THE THICK NIGHT OF ISRAEL

Hosea 4:1; Hosea 5:1; Hosea 6:1; Hosea 7:1; Hosea 8:1; Hosea 9:1; Hosea 10:1; Hosea 11:1; Hosea 12:1; Hosea 13:1; Hosea 14:1

It was indeed a "thick night" into which this Arthur of Israel stepped from his shattered home. The mists drive across Hosea's long agony with his people, and what we see, we see blurred and broken. There are stumbling and clashing; crowds in drift; confused rallies; gangs of assassins breaking across the highways; doors opening upon lurid interiors full of drunken riot. Voices, which other voices mock, cry for a dawn that never comes. God Himself is Laughter, Lightning, a Lion, a Gnawing Worm. Only one clear note breaks over the confusion-the trumpet summoning to war.

Take courage, O great heart! Not thus shall it always be! There wait thee, before the end, of open Visions at least two-one of Memory and one of Hope, one of Childhood and one of Spring. Past this night, past the swamp and jungle of these fetid years, thou shalt see thy land in her beauty, and God shall look on the face of His Bride.

Chapter s 4-14 are almost indivisible. The two Visions just mentioned, Chapter s 11 and Hosea 14:3, may be detached by virtue of contributing the only strains of gospel which rise victorious above the Lord's controversy with His people and the troubled story of their sins. All the rest is the noise of a nation falling to pieces, the crumbling of a splendid past. And as decay has no climax and ruin no rhythm, so we may understand why it is impossible to divide with any certainty Hosea's record of Israel's fall. Some arrangement we must attempt, but it is more or less artificial, and to be undertaken for the sake of our own minds, that cannot grasp so great a collapse all at once. Chapter 4 has a certain unity, and is followed by a new exordium, but as it forms only the theme of which the subsequent Chapter s are variations, we may take it with them as far as Hosea 7:7; after which there is a slight transition from the moral signs of Israel's dissolution to the political-although Hoses still combines the religious offences of idolatry with the anarchy of the land. These form the chief interest to the end of chapter 10. Then breaks the bright Vision of the Past, chapter 11, the temporary victory of the Gospel of the Prophet over his Curse. In Chapter s 12-14:2 we are plunged into the latter once more, and reach in Hosea 14:3 if. the second bright vision, the Vision of the Future.
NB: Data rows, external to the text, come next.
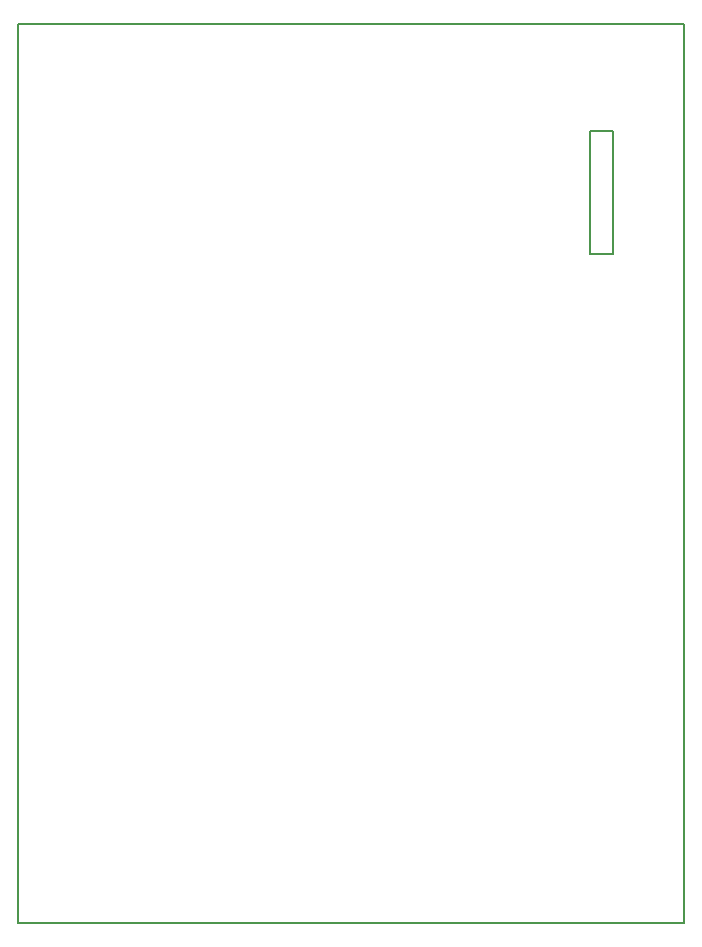
<source format=gbr>
%TF.GenerationSoftware,KiCad,Pcbnew,8.0.1*%
%TF.CreationDate,2024-04-03T20:32:23+03:00*%
%TF.ProjectId,gkos_pebble,676b6f73-5f70-4656-9262-6c652e6b6963,1*%
%TF.SameCoordinates,Original*%
%TF.FileFunction,Profile,NP*%
%FSLAX46Y46*%
G04 Gerber Fmt 4.6, Leading zero omitted, Abs format (unit mm)*
G04 Created by KiCad (PCBNEW 8.0.1) date 2024-04-03 20:32:23*
%MOMM*%
%LPD*%
G01*
G04 APERTURE LIST*
%TA.AperFunction,Profile*%
%ADD10C,0.200000*%
%TD*%
G04 APERTURE END LIST*
D10*
X121000000Y-59225000D02*
X177400000Y-59225000D01*
X177400000Y-135400000D01*
X121000000Y-135400000D01*
X121000000Y-59225000D01*
X169400000Y-68300000D02*
X171400000Y-68300000D01*
X171400000Y-78700000D01*
X169400000Y-78700000D01*
X169400000Y-68300000D01*
M02*

</source>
To each of these phases of Israel's Thick Night-we can hardly call them Sections-we may devote a chapter of simple exposition, adding three Chapter s more of detailed examination of the main doctrines we shall have encountered on our way-the Knowledge of God, Repentance, and the Sin against Love.

A PEOPLE IN DECAY: 1 MORALLY

Hosea 4:1 - Hosea 7:7

PURSUING the plan laid down in the last chapter, we now take the section of Hosea's discourse which lies between chapter 4 and Hosea 7:7. Chapter 4 is the only really separable bit of it; but there are also slight breaks at Hosea 5:15 and Hosea 7:2. So we may attempt a division into four periods:

1. Chapter 4, which states God's general charge against the people;

2. Hosea 5:1, which discusses the priests and princes;

3. Hosea 5:15 - Hosea 7:2, which abjures the people's attempts at repentance; and

4. Hosea 7:3, which is a lurid spectacle of the drunken and profligate court.
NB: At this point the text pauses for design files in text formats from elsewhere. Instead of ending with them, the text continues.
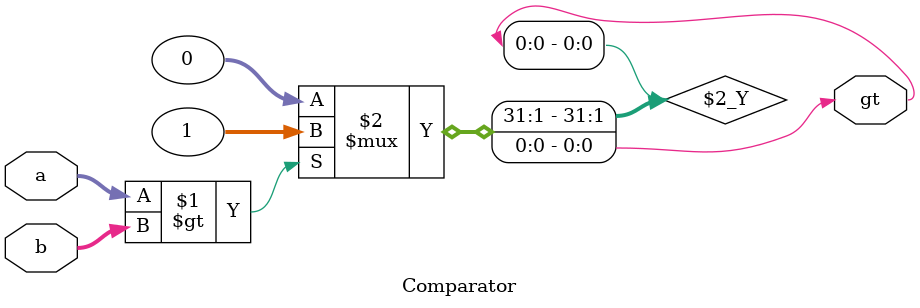
<source format=v>
module Comparator (input wire [31:0] a,input wire [31:0] b,output wire gt);
	assign gt = a > b ? 1 : 0;
endmodule

</source>
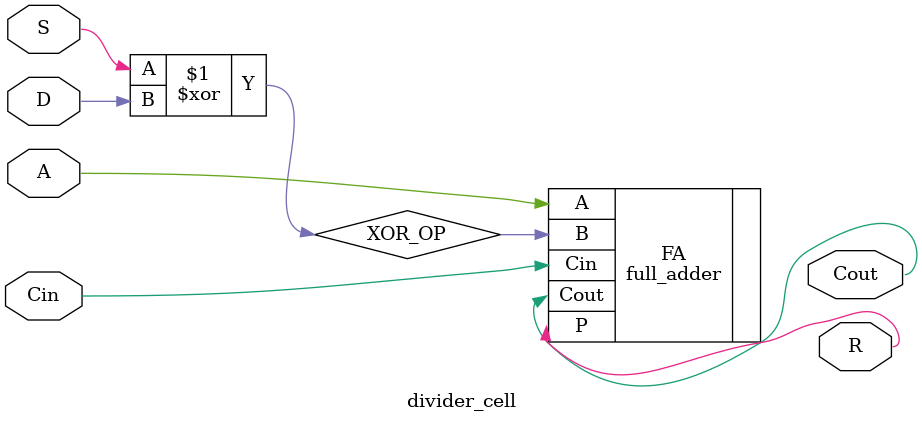
<source format=v>
module divider_cell (
    input wire A, D, S, Cin,
    output wire R, Cout
);
    
    wire XOR_OP;
    xor(XOR_OP,S, D);
    full_adder FA (
        .A(A),
        .B(XOR_OP),
        .Cin(Cin),
        .P(R),
        .Cout(Cout)
    );



endmodule
</source>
All these give symptoms of the moral decay of the people, -the family destroyed by impurity, and society by theft and murder; the corruption of the spiritual guides of the people; the debauchery of the nobles; the sympathy of the throne with evil, -with the despairing judgment that such a people are incapable even of repentance. The keynotes are these: "No truth, nor real love, nor knowledge of God in the land. Priest and Prophet stumble. Ephraim and Judah stumble. I am as the moth to Ephraim. What can I make of thee, Ephraim? When I would heal them, their guilt is only the more exposed." Morally, Israel is rotten. The prophet, of course, cannot help adding signs of their political incoherence. But these he deals with more especially in the part of his discourse which follows chapter 7:7.